You'd have to be careful to follow the Equality Act, so you'd need to allow any male in who self-describes as a woman. No dress code, no genital inspections, no rules on "passing" as a woman - it would be both degrading and unlawful to put in such standards.

Edited for clarity

Edited

It does seem to have been forgotten by TRAs and their supporters that consent is not transferable.

Taztoy · 17/05/2026 15:37

I keep asking the same questions and I never get answers. It’s disappointing.

OpheliaWasntMad · 17/05/2026 15:50

Taztoy · 17/05/2026 15:37

I keep asking the same questions and I never get answers. It’s disappointing.

But the lack of an answer is fairly illuminating in its own way …

Taztoy · 17/05/2026 15:54

OpheliaWasntMad · 17/05/2026 15:50

But the lack of an answer is fairly illuminating in its own way …

See also

I completely accept that trans individuals exist and can dress however they like

but how do I know what a genuine trans person is? How can I identify them?

don’t get told that answer either.

BonfireLady · 17/05/2026 16:21

Taztoy · 17/05/2026 15:54

See also

I completely accept that trans individuals exist and can dress however they like

but how do I know what a genuine trans person is? How can I identify them?

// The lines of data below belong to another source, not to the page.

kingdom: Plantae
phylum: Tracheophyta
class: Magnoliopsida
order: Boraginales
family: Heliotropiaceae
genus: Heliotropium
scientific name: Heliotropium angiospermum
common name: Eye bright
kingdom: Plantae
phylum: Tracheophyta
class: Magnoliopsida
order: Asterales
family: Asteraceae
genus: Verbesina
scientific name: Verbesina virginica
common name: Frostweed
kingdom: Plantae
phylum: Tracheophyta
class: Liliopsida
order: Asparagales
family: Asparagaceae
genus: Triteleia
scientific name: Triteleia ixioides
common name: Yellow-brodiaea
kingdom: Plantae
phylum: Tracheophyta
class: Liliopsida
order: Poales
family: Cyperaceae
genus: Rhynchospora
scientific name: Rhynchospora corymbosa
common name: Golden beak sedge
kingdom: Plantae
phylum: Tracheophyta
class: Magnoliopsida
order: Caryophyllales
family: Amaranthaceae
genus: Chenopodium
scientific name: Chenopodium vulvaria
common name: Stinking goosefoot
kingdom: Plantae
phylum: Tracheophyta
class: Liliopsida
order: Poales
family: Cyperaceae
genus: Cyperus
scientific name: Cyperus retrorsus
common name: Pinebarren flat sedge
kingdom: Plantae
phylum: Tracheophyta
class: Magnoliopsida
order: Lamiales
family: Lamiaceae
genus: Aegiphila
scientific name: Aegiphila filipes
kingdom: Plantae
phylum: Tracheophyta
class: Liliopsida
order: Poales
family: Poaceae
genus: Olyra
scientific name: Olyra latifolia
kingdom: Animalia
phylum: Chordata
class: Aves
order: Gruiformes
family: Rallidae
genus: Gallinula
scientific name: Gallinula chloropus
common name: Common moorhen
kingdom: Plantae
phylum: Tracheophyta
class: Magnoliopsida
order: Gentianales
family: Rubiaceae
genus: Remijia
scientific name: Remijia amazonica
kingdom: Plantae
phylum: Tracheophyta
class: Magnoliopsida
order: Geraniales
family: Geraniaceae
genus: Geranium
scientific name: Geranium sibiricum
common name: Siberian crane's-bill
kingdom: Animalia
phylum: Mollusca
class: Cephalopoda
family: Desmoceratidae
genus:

don’t get told that answer either.

To be fair to the TRAs, answering it would be transphobic. Take Pete the Plumber, the fictitious character who came to life during the Sandie Peggie tribunal, for example.

If Pete said "she" was a woman, what self-respecting TRA would dare to tell Pete that "she" wasn't womanly enough to use the women's facilities?

According to trans rights activism, if Pete says she is a woman, she is. End of.